Достигнув края конопляного поля и оглядевшись, я решил выдвинуть сюда роту, послал бойца с приказом к Перебейносу и стал поджидать его здесь. По ясно доносившимся голосам, плачу можно было представить себе, что происходит в селе. На ближнем дворе ребенок долго звал мать. То тихо так: «Мама, мама, мама», то как крикнет: «Ма!», и опять плачущим голосом: «Мама, мама, мама». И вдруг на полуслове затих. Я приподнял голову, прислушиваясь, не заплачет ли опять, но нет, не плачет больше. Слышу только, как рядом Садык тяжело дышит, и у самого сердце колотится. Садыкн несколько раз посматривал на меня, а я на него. Видим, что оба прислушиваемся, но ничего не говорим друг другу. Одна мысль только: заплачет ребенок или нет? Так хочется, чтобы заплакал, все, кажется, на свете отдал бы за это. Но он не заплакал. Донеслось только несколько слов на немецком языке, потом чей-то смех…
Перебейнос приполз с одним взводом, занял оборону на краю траншеи и стал подтягивать всю роту. Я сказал ему, что поползу с разведчиками еще немного к тому краю села, откуда бьет пулемет, но когда пополз, не в силах был остановиться, меня стало затягивать. Обидно очень, и такая злость накипает, когда ползешь вот так, крадучись ночью, прячась от света, по своей родной земле, а тут еще в ушах этот плач: «Мама, мама, мама». Какая-то неодолимая сила несла нас вперед, я даже не заметил, как мы перебрались через ручеек. На задах села в высоких лопухах лежало старое толстое бревно. Мы натолкнулись на него и стали осматриваться. За углом сарая стоял немецкий пулемет, стрелявший по полю. Весь его расчет был на виду у нас. Я приготовил гранаты и замер. Думаю, только бы проскочить до угла сарая, оттуда — гранатой. Садык со мной рядом. Я чувствую, что он сейчас вскочит, смотрю на него: замри, Садык! Он не понимает, чего я жду, дрожит весь.

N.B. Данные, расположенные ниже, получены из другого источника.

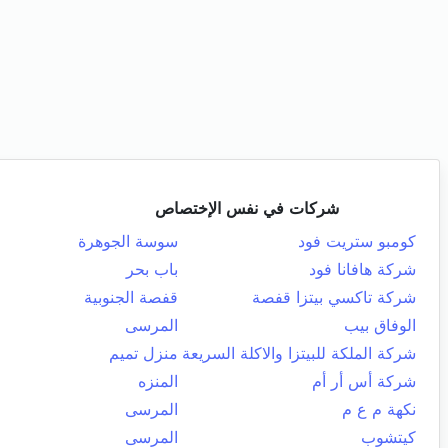
شركات في نفس الإختصاص
كومبو ستريت فود
سوسة الجوهرة
شركة هافانا فود
باب بحر
شركة تاكسي بيتزا قفصة
قفصة الجنوبية
الوفاق بيب
المرسى
شركة الملكة للبيتزا والاكلة السريعة
منزل تميم
شركة أس أر أم
المنزه
نكهة م ع م
المرسى
كيتشوب
المرسى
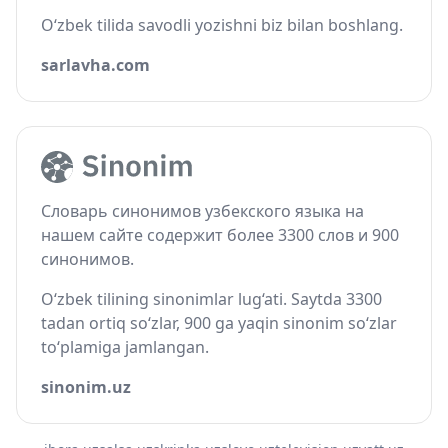
O‘zbek tilida savodli yozishni biz bilan boshlang.
sarlavha.com
Словарь синонимов узбекского языка на
нашем сайте содержит более 3300 слов и 900
синонимов.
O‘zbek tilining sinonimlar lug‘ati. Saytda 3300
tadan ortiq so‘zlar, 900 ga yaqin sinonim so‘zlar
to‘plamiga jamlangan.
sinonim.uz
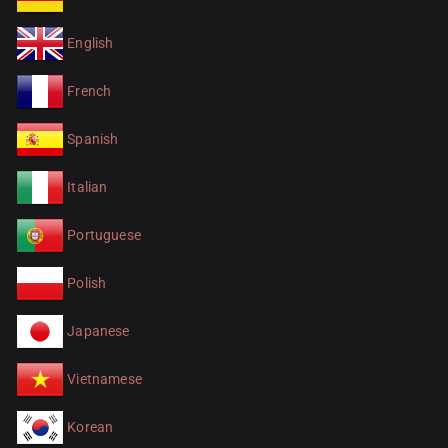
English
French
Spanish
Italian
Portuguese
Polish
Japanese
Vietnamese
Korean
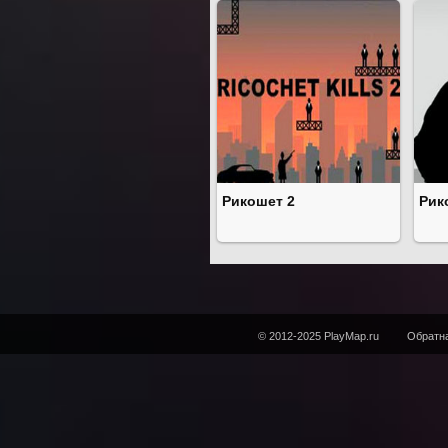
Рикошет 2
Рик
© 2012-2025 PlayMap.ru
Обратна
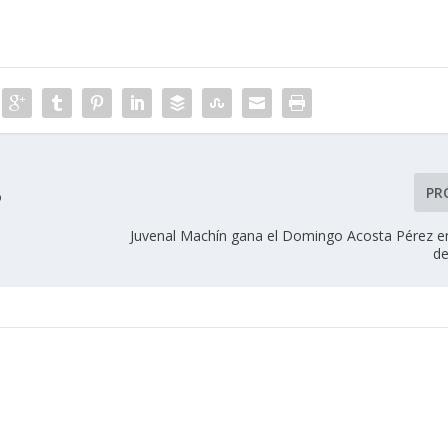
PR
o
Juvenal Machín gana el Domingo Acosta Pérez en
d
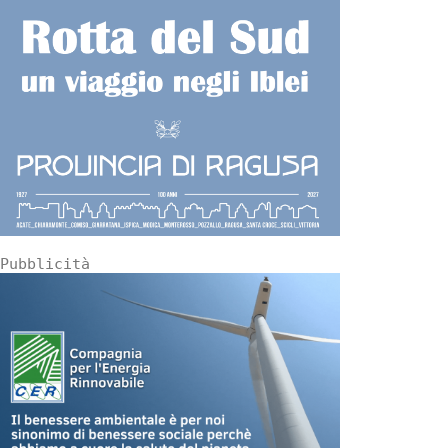
Pubblicità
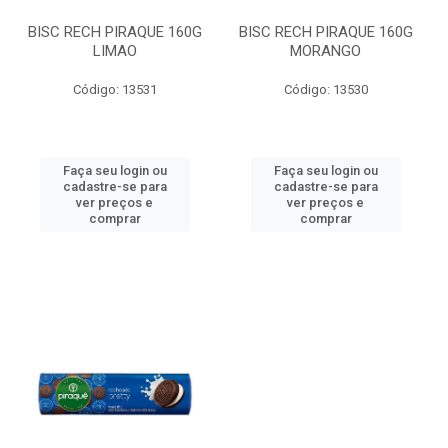
BISC RECH PIRAQUE 160G
BISC RECH PIRAQUE 160G
LIMAO
MORANGO
Código: 13531
Código: 13530
Faça seu login ou
Faça seu login ou
cadastre-se para
cadastre-se para
ver preços e
ver preços e
comprar
comprar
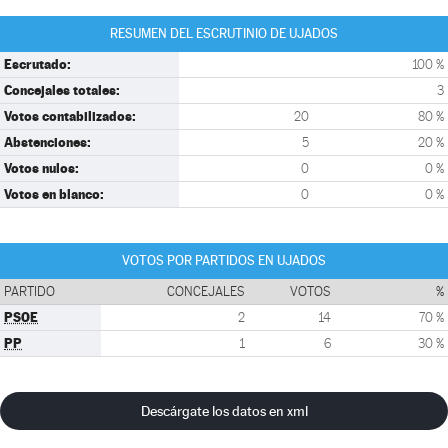
RESUMEN DEL ESCRUTINIO DE UJADOS
Escrutado:
100 %
Concejales totales:
3
Votos contabilizados:
20
80 %
Abstenciones:
5
20 %
Votos nulos:
0
0 %
Votos en blanco:
0
0 %
VOTOS POR PARTIDOS EN UJADOS
PARTIDO
CONCEJALES
VOTOS
%
PSOE
2
14
70 %
PP
1
6
30 %
Descárgate los datos en xml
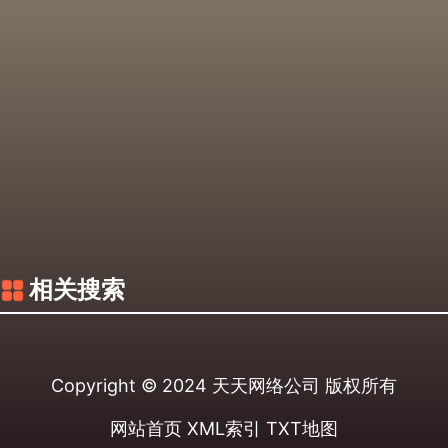
相关搜索
Copyright © 2024
天天网络公司
版权所有
网站首页
XML索引
TXT地图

Впереди бездымно горела какая-то большая постройка. Стены ее, должно быть плетеные, уже сгорели, остался только черный остов. Пылающие стропила скосились, вот-вот рухнут. Не может быть, чтобы немецкий пулеметчик не вздрогнул, не оглянулся! Когда крыша горящей постройки обвалилась, посыпались искры. Я тотчас вскочил на ноги, прыгнул к сараю и метнул одну за другой две гранаты. Почти одновременно у немецкого пулемета разорвались еще несколько гранат, брошенных моими разведчиками, тоже перебежавшими к сараю.
В нескольких шагах от меня упала и зазвенела на камне немецкая каска, я услышал чей-то хрип и тут же увидел в свете пожара падающего немца с запрокинутой головой, красными, вытаращенными, бешеными глазами. На нем сидел вцепившийся ему в горло обеими руками Садык. Он упал вместе с немцем. Когда немец затих, Садык встал, посмотрел на свои ладони, растопыренные пальцы и побежал куда-то, не видя меня, расставив руки, как слепой. Я крикнул:
— Садык, куда?
Он сейчас же повернулся и побежал назад.
— Ты чего, Садык, нервничаешь? — сказал я.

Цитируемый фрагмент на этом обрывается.